**Testo di partenza**
Quanto invece all’Irisbus di Avellino, legato alle commesse pubbliche degli
autobus, da molti anni soffre a causa della forte contrazione della
domanda, condizionata dalla scarsità di fondi pubblici.
L’azienda ha subito duramente gli effetti della grave crisi che ha colpito il
mercato degli autobus urbani in Italia, le cui immatricolazioni si sono
drammaticamente ridotte.
Questo ha causato una progressiva e costante contrazione dei volumi
produttivi dello stabilimento, che sono passati dai 717 veicoli del 2006 - un
numero già insufficiente a garantire il pareggio operativo - ai soli 145
autobus dei primi sei mesi del 2011.
Anche nel picco di attività del 2006, l’utilizzo dello stabilimento era pari al
51% della sua capacità produttiva. E nel 2011 è sceso a meno del 21%. Le
prospettive per queste attività sono pessime, considerando tutti i piani di
austerità che sono stati varati per il salvataggio dei Paesi europei.

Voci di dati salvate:
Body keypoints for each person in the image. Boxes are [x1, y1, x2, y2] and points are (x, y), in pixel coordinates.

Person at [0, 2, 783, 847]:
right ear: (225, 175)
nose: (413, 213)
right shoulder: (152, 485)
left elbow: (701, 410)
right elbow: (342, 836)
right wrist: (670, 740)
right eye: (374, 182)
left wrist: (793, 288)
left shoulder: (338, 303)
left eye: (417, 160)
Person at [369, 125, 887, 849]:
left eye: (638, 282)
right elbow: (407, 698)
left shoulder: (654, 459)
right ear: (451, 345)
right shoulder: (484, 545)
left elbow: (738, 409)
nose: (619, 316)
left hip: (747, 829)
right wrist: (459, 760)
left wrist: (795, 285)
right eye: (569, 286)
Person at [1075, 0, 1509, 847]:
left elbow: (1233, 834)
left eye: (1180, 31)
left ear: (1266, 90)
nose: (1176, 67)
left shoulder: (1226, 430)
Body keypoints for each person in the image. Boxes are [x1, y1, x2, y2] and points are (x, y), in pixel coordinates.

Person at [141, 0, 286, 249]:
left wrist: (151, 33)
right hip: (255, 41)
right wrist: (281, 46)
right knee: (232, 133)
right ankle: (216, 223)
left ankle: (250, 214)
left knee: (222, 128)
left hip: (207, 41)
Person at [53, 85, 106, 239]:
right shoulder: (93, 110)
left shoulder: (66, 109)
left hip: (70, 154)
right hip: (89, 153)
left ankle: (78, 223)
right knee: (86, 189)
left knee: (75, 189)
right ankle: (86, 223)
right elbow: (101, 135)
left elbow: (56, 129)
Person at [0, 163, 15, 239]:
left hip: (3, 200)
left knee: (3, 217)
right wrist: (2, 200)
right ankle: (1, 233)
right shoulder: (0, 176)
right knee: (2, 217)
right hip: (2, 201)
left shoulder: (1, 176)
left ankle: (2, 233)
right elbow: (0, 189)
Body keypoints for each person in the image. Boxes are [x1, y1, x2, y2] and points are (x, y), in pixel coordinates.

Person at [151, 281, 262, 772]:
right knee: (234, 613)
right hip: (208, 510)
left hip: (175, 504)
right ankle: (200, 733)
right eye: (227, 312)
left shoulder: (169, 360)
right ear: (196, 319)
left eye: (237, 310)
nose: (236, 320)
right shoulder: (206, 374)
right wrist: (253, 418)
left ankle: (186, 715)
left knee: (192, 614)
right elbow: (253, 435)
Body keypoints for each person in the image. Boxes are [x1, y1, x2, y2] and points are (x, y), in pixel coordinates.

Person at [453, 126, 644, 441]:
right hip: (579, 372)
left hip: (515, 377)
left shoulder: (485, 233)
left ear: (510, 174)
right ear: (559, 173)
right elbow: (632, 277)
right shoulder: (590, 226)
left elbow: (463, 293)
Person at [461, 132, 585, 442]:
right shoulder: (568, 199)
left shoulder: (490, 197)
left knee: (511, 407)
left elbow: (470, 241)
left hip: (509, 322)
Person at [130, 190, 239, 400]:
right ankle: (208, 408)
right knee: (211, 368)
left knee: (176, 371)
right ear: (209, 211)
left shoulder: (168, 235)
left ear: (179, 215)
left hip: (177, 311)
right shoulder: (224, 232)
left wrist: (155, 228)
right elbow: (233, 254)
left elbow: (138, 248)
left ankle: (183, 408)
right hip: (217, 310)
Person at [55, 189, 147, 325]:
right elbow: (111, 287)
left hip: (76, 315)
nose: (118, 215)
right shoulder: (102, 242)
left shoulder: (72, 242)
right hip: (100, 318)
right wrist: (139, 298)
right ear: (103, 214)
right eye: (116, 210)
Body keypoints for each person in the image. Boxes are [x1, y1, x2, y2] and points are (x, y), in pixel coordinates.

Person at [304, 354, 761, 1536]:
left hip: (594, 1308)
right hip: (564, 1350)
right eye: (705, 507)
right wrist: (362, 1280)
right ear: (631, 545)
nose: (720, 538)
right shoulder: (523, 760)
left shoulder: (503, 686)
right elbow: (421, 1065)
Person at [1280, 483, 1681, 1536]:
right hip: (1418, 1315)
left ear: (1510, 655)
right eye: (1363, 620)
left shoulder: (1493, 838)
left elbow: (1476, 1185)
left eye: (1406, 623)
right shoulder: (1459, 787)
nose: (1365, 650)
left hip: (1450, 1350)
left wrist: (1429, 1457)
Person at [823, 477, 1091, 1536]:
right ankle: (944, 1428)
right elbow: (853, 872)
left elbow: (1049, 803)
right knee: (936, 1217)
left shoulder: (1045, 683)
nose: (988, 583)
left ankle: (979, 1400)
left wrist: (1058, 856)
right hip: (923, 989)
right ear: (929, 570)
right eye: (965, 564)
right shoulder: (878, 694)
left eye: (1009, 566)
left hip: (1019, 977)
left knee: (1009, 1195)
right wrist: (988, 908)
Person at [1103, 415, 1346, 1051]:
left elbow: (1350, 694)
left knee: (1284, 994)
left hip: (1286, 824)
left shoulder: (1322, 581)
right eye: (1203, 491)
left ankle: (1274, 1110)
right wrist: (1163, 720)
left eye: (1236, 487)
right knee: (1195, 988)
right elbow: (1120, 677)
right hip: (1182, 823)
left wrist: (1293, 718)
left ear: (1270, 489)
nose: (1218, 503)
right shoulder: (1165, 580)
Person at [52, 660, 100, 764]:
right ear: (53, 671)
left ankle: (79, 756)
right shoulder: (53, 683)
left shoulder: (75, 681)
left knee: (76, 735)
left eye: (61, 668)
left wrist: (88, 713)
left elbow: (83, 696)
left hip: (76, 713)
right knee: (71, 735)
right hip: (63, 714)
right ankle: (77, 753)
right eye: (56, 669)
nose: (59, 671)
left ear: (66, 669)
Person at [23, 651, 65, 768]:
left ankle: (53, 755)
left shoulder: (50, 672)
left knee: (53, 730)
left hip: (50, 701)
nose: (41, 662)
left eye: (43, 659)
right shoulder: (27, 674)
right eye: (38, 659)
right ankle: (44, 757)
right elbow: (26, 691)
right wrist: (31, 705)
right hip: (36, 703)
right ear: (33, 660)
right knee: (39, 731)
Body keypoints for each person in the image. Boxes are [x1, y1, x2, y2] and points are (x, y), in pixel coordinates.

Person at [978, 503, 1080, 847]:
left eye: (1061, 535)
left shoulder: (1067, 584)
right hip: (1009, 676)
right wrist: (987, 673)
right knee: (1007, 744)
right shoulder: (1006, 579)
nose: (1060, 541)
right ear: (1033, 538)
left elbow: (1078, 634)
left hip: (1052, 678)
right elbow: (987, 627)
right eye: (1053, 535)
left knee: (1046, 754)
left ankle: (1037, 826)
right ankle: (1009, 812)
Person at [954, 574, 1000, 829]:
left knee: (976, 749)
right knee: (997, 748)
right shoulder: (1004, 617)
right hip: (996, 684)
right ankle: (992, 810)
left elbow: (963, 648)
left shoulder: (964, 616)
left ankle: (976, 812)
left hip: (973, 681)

**Istruzioni di lavoro**
Prosegui il testo sulla crisi dell'Irisbus di Avellino, riprendendo subito dopo la sua ultima frase. Il materiale non ha alcun ruolo in questo compito.

**Spazio risposta**
Ci siamo fatti carico di individuare una soluzione alternativa, che avrebbe
permesso l’avvio di una nuova iniziativa industriale per assicurare
continuità produttiva al sito, ma non è stata accettata dai lavoratori.
Di fronte a ciò non abbiamo potuto far altro che avviare le procedure
consentite dalla legge per cessare le attività dello stabilimento.
* * *
La terza situazione critica era quella della CNH di Imola.
La grave crisi che ha colpito il comparto delle macchine per le costruzioni,
che era quasi scomparso nel periodo 2008-09, aveva determinato una
fermata pressoché totale di tutti e tre i nostri stabilimenti italiani: oltre a
quello di Imola, anche a Lecce e San Mauro.
Basti, su tutti, il dato di Imola: l’impianto, a fronte di una capacità installata
per 20.000 mezzi, era arrivato a malapena a 450 unità l’anno.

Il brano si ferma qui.